Emily Gil Black Lives Matter protest fine


Mayor fined teen activist $2,500 for ‘police overtime’ at Black Lives Matter protest

He eventually rescinded the charges.


Onaje McDowelle


After organizing a Black Lives Matter rally in her Northern New Jersey hometown, 18-year-old activist Emily Gil says that she was charged a $2,500 fine by her mayor for police overtime. According to CBS News, the mayor has since stated that he will be rescinding the charges on the bill.

In an interview with NJ Advance Media, Gil said that she believes Black residents are unfairly priced out of her hometown in Bergen County. “Englewood Cliffs has dodged affordable housing requirements for 40-plus years,” she said. “I find that unacceptable.”

In response, she organized a peaceful 90-minute Black Lives Matter rally on July 25, which attracted a crowd of about 35 in size, according to the Root.

Shortly after the organized demonstration, Gil received a letter by Englewood Cliffs Mayor Mario M. Kranjac. According to AP News, the letter stated that her failure to meet with officials before the event had led to a scramble in organizing security and safety measures around the protest.

“Please promptly forward your payment to the borough in the amount of $2,499.26 for the police overtime caused by your protest,” it read. “Your lack of notification left the borough with little time to prepare for your protest so that the police department and department of public works could ensure that everyone would be safe.”

Gil told CBS News that she was shocked at the assumption she must pay in order to express her First Amendment right.

Gil said that in an effort to meet with officials without putting herself or others at risk amid coronavirus concerns, she attempted to join them via Zoom meeting. Her request, however, was essentially declined. She said they “kept pushing for an in-person meeting,” eventually ghosting her altogether.
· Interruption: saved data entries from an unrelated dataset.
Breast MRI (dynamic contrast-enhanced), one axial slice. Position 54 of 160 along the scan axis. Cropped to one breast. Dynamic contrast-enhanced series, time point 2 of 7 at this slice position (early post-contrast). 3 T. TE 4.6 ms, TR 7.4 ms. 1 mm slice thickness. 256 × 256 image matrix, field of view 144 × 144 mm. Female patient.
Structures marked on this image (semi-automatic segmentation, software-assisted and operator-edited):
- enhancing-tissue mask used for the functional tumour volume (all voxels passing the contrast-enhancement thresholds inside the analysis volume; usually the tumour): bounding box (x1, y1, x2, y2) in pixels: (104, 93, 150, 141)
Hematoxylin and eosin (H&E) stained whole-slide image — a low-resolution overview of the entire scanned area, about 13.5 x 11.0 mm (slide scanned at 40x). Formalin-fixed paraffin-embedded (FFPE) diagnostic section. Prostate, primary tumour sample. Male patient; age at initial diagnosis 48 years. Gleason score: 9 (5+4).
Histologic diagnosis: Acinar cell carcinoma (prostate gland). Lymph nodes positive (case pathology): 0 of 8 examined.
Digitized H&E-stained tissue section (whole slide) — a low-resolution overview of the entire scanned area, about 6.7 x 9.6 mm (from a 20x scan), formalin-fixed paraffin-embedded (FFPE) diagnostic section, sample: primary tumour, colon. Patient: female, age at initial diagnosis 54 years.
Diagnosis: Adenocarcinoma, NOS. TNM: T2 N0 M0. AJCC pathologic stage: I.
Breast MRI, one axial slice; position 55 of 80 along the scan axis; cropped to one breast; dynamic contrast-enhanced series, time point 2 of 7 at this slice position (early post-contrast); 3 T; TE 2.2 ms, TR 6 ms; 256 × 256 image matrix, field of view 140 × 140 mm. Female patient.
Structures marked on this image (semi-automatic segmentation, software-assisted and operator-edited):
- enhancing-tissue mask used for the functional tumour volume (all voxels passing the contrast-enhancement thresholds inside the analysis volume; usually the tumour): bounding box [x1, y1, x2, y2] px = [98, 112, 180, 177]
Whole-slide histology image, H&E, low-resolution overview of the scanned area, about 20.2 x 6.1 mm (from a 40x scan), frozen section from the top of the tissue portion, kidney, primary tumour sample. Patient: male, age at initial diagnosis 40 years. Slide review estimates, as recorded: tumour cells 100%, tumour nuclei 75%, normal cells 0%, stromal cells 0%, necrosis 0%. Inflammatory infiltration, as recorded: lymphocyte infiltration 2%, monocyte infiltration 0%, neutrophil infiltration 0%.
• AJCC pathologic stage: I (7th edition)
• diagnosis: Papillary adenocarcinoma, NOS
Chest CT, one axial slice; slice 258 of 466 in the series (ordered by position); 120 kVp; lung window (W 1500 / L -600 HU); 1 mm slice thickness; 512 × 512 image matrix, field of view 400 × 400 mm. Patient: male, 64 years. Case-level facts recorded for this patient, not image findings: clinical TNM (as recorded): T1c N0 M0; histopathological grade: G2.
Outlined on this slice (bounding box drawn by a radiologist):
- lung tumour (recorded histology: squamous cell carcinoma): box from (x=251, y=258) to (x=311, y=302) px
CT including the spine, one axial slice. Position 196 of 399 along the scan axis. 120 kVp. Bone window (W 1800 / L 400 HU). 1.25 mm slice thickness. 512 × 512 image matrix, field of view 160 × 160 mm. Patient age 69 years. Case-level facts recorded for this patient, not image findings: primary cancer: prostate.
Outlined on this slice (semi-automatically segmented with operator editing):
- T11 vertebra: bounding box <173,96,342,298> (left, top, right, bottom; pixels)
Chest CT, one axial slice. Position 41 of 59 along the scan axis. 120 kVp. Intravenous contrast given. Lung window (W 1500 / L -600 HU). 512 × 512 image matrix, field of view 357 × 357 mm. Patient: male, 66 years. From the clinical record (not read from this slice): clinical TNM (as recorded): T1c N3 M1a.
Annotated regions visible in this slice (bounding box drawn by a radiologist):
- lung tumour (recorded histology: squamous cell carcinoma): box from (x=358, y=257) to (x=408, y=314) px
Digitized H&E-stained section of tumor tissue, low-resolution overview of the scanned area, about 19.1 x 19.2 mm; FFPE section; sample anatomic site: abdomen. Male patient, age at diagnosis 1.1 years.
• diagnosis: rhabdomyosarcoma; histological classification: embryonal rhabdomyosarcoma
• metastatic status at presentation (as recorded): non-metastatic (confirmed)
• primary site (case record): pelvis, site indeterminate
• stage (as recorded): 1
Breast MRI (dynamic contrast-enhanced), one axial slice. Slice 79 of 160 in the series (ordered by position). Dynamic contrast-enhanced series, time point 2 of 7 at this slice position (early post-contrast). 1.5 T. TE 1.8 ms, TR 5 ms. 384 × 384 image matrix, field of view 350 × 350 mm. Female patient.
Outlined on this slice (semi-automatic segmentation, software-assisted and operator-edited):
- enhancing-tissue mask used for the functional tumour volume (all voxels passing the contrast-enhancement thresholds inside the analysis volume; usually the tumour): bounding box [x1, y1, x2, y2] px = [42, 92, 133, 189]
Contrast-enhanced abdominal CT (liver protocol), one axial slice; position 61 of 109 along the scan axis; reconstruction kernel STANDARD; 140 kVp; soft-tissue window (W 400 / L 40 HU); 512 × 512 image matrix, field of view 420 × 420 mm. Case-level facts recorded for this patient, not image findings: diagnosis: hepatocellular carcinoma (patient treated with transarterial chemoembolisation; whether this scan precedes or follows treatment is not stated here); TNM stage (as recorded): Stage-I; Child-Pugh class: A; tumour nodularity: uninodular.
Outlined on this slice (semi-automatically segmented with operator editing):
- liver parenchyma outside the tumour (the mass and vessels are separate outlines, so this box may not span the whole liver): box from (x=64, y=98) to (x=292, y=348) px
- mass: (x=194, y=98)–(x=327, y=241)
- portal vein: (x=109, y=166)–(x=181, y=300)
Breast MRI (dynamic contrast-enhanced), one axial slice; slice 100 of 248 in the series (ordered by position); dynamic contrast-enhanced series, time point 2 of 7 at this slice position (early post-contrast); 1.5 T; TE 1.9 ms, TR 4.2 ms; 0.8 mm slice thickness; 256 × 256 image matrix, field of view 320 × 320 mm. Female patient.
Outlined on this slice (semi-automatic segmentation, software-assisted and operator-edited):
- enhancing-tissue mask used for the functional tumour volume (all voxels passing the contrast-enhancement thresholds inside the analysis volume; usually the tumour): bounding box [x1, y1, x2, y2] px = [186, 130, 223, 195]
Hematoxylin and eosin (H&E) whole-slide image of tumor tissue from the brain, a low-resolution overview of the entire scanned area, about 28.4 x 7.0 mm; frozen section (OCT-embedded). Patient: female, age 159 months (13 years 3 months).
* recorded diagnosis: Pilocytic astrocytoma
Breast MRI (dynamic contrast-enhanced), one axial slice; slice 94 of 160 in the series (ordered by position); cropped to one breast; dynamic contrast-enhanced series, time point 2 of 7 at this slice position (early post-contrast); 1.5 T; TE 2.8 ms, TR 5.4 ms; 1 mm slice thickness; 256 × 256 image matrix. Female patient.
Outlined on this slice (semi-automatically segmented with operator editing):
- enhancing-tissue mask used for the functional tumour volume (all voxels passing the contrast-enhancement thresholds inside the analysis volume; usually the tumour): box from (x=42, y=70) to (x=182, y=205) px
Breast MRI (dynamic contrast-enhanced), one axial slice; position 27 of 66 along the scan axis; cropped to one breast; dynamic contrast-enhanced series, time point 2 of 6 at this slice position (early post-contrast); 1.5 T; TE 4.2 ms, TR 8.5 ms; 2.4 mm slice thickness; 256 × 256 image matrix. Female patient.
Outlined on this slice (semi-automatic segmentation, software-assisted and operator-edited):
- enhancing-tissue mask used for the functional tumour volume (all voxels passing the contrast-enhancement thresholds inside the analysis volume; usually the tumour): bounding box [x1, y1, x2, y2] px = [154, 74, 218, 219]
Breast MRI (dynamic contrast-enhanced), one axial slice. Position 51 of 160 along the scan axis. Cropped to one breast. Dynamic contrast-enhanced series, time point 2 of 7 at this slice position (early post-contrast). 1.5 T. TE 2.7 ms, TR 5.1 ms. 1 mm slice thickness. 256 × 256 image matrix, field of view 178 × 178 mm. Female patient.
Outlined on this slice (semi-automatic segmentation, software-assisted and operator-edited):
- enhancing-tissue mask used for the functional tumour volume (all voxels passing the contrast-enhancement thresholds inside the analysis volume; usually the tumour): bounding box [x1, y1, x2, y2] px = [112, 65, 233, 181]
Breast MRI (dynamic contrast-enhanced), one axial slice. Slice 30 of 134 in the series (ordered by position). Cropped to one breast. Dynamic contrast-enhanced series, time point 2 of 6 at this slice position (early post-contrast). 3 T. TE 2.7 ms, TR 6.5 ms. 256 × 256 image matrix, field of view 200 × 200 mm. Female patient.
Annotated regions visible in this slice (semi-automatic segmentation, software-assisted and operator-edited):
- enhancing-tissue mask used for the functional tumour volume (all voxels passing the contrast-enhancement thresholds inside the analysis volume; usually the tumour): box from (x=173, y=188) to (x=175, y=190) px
After writing to Englewood police to dispute the bill, Gil received a response that the department had notified the borough’s officials of preparations that were necessary for the event, including the overtime fees that would eventually be charged.

In a statement to NJ Advance Media, Kranjac said, “As with any privately-sponsored event that takes place in the borough requiring police safety, an invoice was sent to the organizer for police overtime since it would be unfair to require our residents to financially support a private event.”

Additionally, he stated that he is not a proponent of unaffordable housing and that everyone is welcome in the borough. He said the affordable housing issues of Englewood shouldn’t be linked with the protest held in July.

Gil said she suspects Kranjac’s response to the situation was completely based on her stance in support of universally affordable housing.

“Englewood Cliffs is trying to intimidate and silence people who are standing up for Black Lives Matter and the implementation of affordable housing,” Gil said.